A total of 173 ABA-accredited law schools responded to the survey, providing employment information on a record 91% of all graduates of the Class of 1999.
- Of those graduates whose employment status was known, 90.3% were employed as of February 15, 2000, representing an increase of 0.4 percentage points over the Class of 1998 — an increase smaller than those of the mid-1990s.
- Of those whose employment status was known, 78.4% accepted legal positions and 10.9% accepted positions not directly involved in the practice of law. Employment in full-time legal positions rose to 75.5% (compared with 74.9% for the Class of 1998), the fifth increase since 1988.
- As in all prior years that NALP has collected data, the most common employment setting was that of private practice within a law firm. Of graduates known to be employed, 55.1% obtained their first job in a law firm.
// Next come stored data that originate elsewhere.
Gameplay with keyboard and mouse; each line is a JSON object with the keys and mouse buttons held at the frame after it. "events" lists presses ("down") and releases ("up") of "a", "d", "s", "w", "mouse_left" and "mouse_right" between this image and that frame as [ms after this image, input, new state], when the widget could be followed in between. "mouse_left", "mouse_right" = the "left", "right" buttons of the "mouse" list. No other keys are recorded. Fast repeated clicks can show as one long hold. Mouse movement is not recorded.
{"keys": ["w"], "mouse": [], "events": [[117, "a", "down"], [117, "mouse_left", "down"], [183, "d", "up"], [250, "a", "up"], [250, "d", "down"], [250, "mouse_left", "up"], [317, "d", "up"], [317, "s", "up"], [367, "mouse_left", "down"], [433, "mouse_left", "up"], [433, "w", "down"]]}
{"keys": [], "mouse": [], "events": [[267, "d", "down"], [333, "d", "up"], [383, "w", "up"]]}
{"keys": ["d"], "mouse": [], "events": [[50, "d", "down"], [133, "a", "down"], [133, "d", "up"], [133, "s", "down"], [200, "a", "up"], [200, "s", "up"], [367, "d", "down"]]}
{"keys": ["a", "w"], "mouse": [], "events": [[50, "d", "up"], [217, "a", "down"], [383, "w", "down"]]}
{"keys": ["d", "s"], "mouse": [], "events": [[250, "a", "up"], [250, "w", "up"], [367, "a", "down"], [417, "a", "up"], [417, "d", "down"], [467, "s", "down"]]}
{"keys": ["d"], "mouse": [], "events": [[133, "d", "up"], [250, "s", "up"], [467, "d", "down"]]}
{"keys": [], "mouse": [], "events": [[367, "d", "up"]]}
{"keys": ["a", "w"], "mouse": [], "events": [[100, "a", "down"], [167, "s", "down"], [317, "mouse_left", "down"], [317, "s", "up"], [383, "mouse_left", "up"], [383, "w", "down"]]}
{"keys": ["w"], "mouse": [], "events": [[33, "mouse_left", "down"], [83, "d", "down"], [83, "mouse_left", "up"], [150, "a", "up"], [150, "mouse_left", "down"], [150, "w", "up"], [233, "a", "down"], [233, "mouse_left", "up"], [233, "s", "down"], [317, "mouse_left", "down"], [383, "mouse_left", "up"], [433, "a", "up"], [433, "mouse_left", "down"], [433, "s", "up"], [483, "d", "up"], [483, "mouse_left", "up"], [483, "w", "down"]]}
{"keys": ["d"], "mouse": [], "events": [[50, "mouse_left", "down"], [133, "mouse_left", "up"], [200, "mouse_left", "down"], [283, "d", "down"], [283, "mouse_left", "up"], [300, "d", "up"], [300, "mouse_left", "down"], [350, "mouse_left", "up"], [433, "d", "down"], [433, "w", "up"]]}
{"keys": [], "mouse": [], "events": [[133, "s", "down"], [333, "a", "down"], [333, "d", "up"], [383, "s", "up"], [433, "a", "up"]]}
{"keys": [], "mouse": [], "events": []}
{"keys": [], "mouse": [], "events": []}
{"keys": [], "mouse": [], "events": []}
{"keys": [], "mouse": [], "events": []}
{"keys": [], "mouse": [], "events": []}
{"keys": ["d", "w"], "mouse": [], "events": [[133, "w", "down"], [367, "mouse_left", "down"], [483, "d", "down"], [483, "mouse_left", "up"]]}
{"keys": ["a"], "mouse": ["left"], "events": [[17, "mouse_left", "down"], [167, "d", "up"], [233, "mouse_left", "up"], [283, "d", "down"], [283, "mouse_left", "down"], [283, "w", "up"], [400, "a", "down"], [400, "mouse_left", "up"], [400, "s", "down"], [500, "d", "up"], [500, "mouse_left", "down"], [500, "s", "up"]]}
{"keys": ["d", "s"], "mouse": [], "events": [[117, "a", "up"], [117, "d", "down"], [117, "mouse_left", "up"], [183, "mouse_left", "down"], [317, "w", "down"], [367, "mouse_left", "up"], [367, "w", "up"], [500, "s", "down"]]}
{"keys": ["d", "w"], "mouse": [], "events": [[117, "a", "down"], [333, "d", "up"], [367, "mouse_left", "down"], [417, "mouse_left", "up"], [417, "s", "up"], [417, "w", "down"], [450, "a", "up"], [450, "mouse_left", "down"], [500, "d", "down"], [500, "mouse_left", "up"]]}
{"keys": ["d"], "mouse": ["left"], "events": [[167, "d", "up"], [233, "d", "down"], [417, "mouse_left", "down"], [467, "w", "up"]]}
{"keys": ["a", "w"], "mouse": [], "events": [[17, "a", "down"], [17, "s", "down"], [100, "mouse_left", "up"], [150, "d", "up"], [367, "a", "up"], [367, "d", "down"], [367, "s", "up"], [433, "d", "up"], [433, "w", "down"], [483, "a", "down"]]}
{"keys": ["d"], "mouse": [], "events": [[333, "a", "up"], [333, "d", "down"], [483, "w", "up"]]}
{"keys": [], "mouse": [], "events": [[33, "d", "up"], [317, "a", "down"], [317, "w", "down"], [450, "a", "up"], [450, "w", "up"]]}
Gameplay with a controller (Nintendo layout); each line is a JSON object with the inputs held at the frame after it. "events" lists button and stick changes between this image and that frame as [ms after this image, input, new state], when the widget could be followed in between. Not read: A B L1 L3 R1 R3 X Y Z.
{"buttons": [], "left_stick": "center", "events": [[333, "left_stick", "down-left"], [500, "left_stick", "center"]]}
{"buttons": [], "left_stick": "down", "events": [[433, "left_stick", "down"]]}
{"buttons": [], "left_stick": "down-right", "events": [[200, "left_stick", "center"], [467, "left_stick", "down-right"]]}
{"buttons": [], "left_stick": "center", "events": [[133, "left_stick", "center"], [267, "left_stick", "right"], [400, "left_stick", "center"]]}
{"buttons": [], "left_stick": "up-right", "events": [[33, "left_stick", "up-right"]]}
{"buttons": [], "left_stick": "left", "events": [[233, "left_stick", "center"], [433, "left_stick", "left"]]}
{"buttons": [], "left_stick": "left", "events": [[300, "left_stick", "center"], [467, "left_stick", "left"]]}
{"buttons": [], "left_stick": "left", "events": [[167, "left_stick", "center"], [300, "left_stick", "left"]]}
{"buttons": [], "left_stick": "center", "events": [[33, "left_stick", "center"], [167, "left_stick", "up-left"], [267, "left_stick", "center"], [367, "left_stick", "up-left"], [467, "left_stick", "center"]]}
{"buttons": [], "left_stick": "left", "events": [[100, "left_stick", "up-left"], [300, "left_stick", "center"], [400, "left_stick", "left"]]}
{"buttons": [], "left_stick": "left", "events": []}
The percentage of graduates employed in private practice has fluctuated only between 55% and 56% since 1994 and is well below the high of 64.3% for the Class of 1988.
- Public service employment, including government jobs, judicial clerkships, and public interest positions, accounted for 27.1% of jobs taken by employed graduates, a figure similar to that for the Class of 1998.
- The median salary paid to the Class of 1999 was $50,000, up from $45,000 for the Class of 1998. Compared to this overall median, private sector medians are higher — $70,000 in private practice and $54,000 in business/industry; public service medians are lower — $38,000 for judicial clerkships and government jobs, and $32,000 for public interest jobs. The higher median in private practice notwithstanding, salaries of $40,000 or less were more common than salaries of $70,000 or more.
In addition to documenting employment experiences for the class as a whole, the report clearly demonstrates that employment experiences differ for graduates according to race, ethnicity, age and gender.
- About 43% of employed African-American graduates took jobs in private practice, while about 57% of employed white and Asian/Pacific Islander graduates did so.
- Public interest jobs were much more common among African-American, Hispanic, and Native American graduates (5.2%, 5.6% and 4.2% of employed graduates, respectively) than among white and Asian/Pacific Islander graduates (2.3% and 2.8% of employed graduates, respectively).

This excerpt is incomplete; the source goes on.